Concretamente, las dos iniciativas colocadas en el freezer, hasta nuevo aviso, fueron la reforma impositiva y la emisión de un bono de la Provincia en el mercado financiero internacional.
Ambos proyectos tenían índoles diferentes. La eventual reforma impositiva significaría la obtención de ingresos propios genuinos (que no tendría límites en el tiempo, al menos hasta que se haga una suerte de contrarreforma); y el bono permitiría conseguir ingresos mediante un nuevo endeudamiento de la Provincia a largo plazo.
Pero ambos apuntaban a un mismo fin: encontrar recursos que lleguen a las arcas del Tesoro provincial en el transcurso del año, al margen de los ingresos ya asegurados, ya que estos últimos, según los cálculos originales, no alcanzarían para afrontar los gastos previstos para el ejercicio y habría que cubrir el déficit que surge del Presupuesto.
En esta oportunidad, Arlía descartó avanzar hacia otra reforma fiscal, pero se mostró dispuesto a sondear el panorama con vistas al lanzamiento de un bono.
Hace un año, Scioli también resolvió congelar la emisión de un bono que, según se informó en su momento, se iba a colocar en los mercados financieros externos por unos 300 millones de dólares.

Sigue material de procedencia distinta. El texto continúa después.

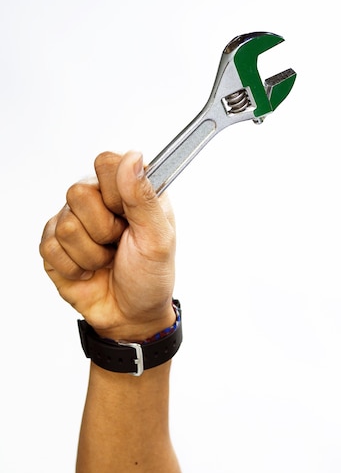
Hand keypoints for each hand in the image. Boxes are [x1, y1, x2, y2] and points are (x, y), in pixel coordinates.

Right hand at [40, 151, 175, 340]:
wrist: (132, 315)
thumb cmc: (150, 276)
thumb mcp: (158, 238)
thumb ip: (144, 197)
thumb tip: (132, 157)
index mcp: (128, 190)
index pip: (105, 163)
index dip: (116, 193)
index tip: (129, 218)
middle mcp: (98, 200)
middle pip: (78, 192)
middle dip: (104, 230)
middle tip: (119, 243)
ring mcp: (72, 221)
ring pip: (66, 225)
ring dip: (92, 254)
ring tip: (107, 260)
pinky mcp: (53, 244)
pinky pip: (50, 247)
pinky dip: (75, 268)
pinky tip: (89, 271)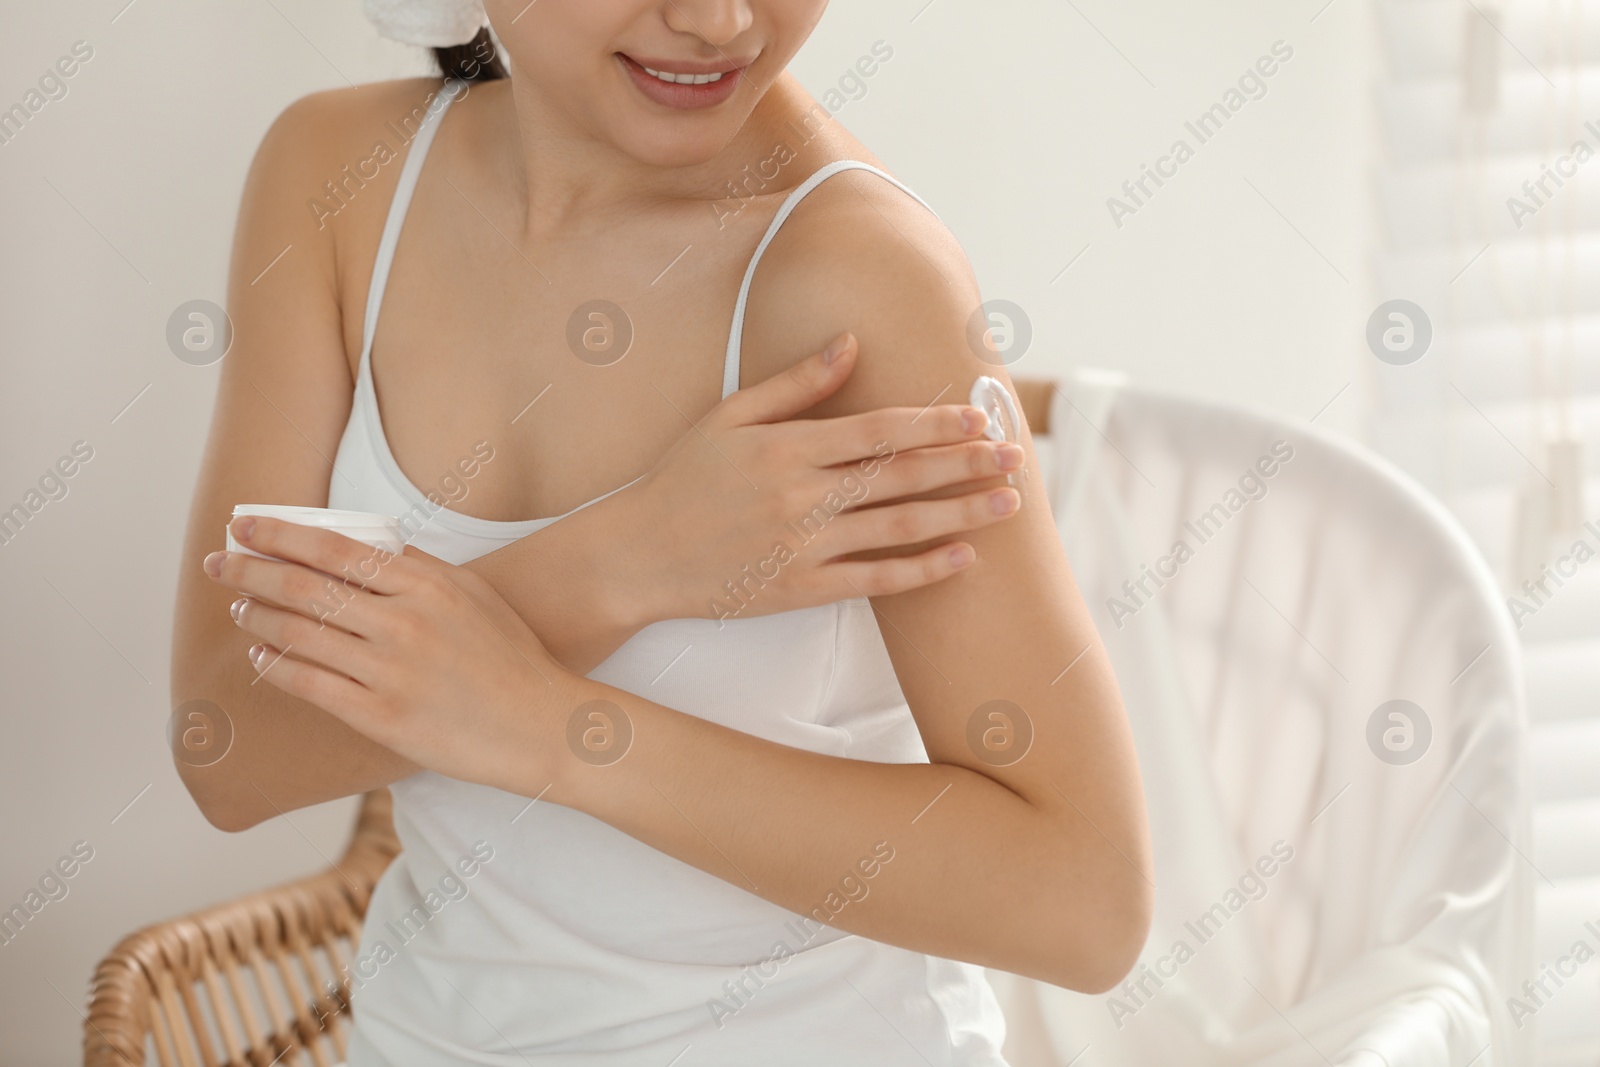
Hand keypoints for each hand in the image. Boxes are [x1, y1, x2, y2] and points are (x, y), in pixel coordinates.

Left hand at [203, 520, 571, 789]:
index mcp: (427, 586)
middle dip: (251, 569)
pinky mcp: (383, 717)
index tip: (245, 525)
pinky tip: (260, 654)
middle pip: (307, 587)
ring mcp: (391, 672)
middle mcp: (405, 624)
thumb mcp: (474, 595)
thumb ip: (420, 570)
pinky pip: (311, 685)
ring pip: (301, 634)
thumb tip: (368, 546)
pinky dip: (276, 665)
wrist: (539, 724)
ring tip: (240, 604)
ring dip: (259, 615)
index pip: (336, 549)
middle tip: (219, 560)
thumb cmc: (512, 659)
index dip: (281, 534)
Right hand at [615, 332, 1023, 625]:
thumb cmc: (682, 479)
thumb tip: (850, 343)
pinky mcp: (801, 589)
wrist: (638, 554)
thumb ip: (795, 382)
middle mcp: (801, 496)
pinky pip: (875, 581)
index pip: (878, 430)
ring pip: (898, 528)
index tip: (977, 415)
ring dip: (959, 514)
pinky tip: (961, 559)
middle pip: (901, 476)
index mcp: (787, 447)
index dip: (934, 422)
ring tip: (1006, 504)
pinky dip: (921, 571)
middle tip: (1014, 456)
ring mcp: (804, 546)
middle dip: (964, 464)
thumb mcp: (730, 415)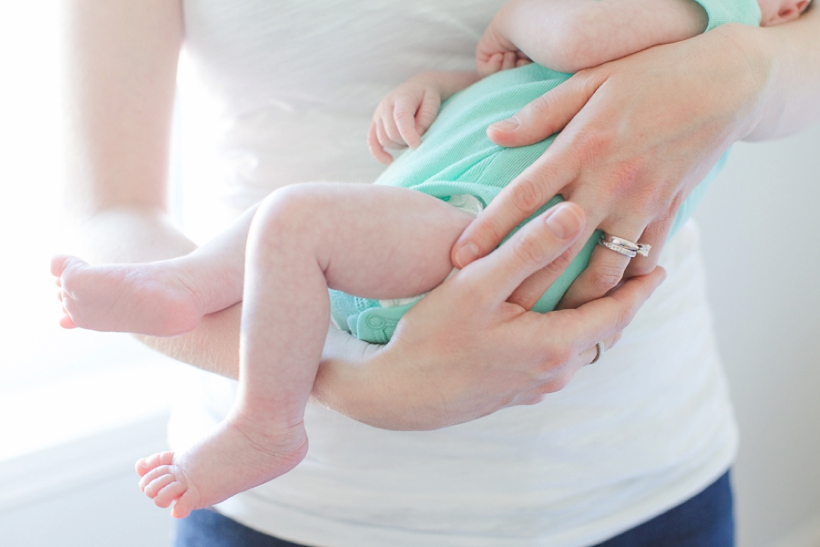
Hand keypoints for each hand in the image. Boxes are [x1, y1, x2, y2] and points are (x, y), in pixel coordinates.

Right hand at [313, 202, 665, 429]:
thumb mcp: (478, 285)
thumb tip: (574, 213)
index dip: (640, 288)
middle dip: (621, 302)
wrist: (398, 396)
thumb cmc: (434, 337)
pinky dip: (568, 335)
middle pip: (603, 333)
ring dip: (593, 320)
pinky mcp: (516, 392)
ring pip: (581, 347)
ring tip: (596, 292)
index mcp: (556, 344)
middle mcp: (555, 371)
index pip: (617, 313)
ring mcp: (536, 386)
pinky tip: (549, 320)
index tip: (660, 266)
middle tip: (633, 274)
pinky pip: (558, 359)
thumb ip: (528, 248)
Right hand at [367, 75, 442, 164]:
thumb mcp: (433, 102)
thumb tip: (416, 135)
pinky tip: (389, 160)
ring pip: (384, 139)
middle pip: (391, 132)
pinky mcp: (375, 123)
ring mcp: (378, 115)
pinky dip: (378, 153)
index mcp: (401, 97)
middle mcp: (386, 105)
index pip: (400, 118)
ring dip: (398, 145)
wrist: (419, 86)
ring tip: (411, 139)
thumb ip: (426, 118)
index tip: (417, 146)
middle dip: (406, 141)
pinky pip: (372, 141)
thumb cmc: (428, 96)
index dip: (408, 134)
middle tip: (420, 139)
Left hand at [452, 25, 768, 309]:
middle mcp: (609, 184)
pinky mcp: (668, 214)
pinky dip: (624, 285)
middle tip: (496, 315)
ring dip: (576, 302)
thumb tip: (494, 135)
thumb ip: (540, 114)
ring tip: (550, 326)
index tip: (459, 259)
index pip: (524, 196)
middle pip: (558, 248)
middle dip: (525, 286)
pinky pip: (642, 260)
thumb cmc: (650, 76)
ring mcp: (642, 204)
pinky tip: (604, 305)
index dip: (489, 230)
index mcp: (582, 149)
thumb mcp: (590, 81)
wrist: (725, 85)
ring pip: (605, 270)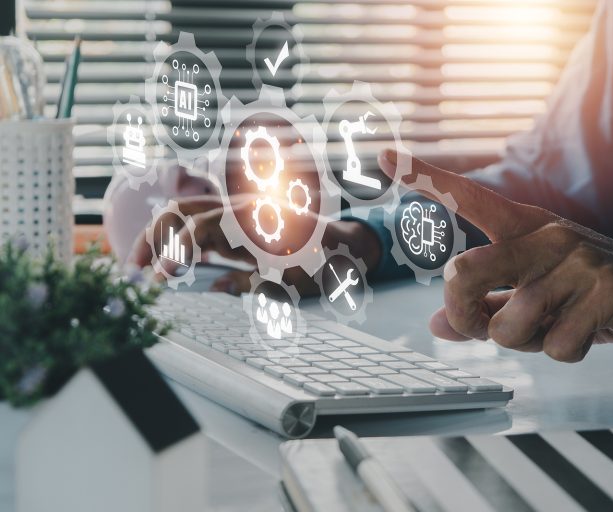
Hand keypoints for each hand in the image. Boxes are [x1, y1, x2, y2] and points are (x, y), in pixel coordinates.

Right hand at [126, 194, 380, 294]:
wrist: (344, 246)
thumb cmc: (322, 264)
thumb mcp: (289, 283)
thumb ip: (248, 284)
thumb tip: (211, 290)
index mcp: (254, 220)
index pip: (201, 226)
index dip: (177, 248)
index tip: (162, 276)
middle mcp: (241, 208)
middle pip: (183, 210)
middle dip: (154, 238)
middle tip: (135, 273)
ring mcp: (237, 211)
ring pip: (185, 211)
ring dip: (161, 234)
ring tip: (142, 265)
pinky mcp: (235, 222)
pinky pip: (197, 220)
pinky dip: (177, 236)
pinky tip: (166, 260)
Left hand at [378, 149, 612, 361]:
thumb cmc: (592, 299)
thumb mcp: (536, 301)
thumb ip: (485, 309)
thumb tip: (436, 324)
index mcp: (529, 228)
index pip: (470, 198)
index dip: (425, 178)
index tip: (384, 158)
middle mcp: (548, 235)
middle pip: (466, 273)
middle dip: (463, 314)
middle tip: (479, 328)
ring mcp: (580, 260)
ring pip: (510, 324)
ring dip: (526, 343)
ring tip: (558, 327)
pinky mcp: (609, 290)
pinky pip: (558, 345)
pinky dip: (566, 354)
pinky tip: (592, 334)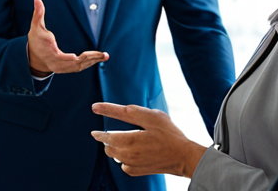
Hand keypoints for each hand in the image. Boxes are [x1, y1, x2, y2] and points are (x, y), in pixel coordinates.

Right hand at [27, 0, 108, 75]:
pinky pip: (80, 67)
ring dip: (93, 61)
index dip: (67, 58)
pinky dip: (90, 63)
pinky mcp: (67, 68)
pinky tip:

La intención del gobernador es no utilizar esos posibles fondos, que implicarían una nueva deuda para la Provincia, en gastos corrientes (sueldos y costos de funcionamiento del aparato estatal). Por eso, “hasta que no se defina si esas erogaciones se pueden cubrir con otro tipo de ingresos y se pueda destinar lo que genere el bono a inversiones, no se pondrá en marcha el operativo de emisión”, indicaron las fuentes.
La Provincia volvería a la carga con la idea de lanzar un título al mercado internacional. Claro que para que ello ocurra deberán producirse indicios claros e inequívocos de que la crisis internacional comenzó a ceder y que la situación se revierte.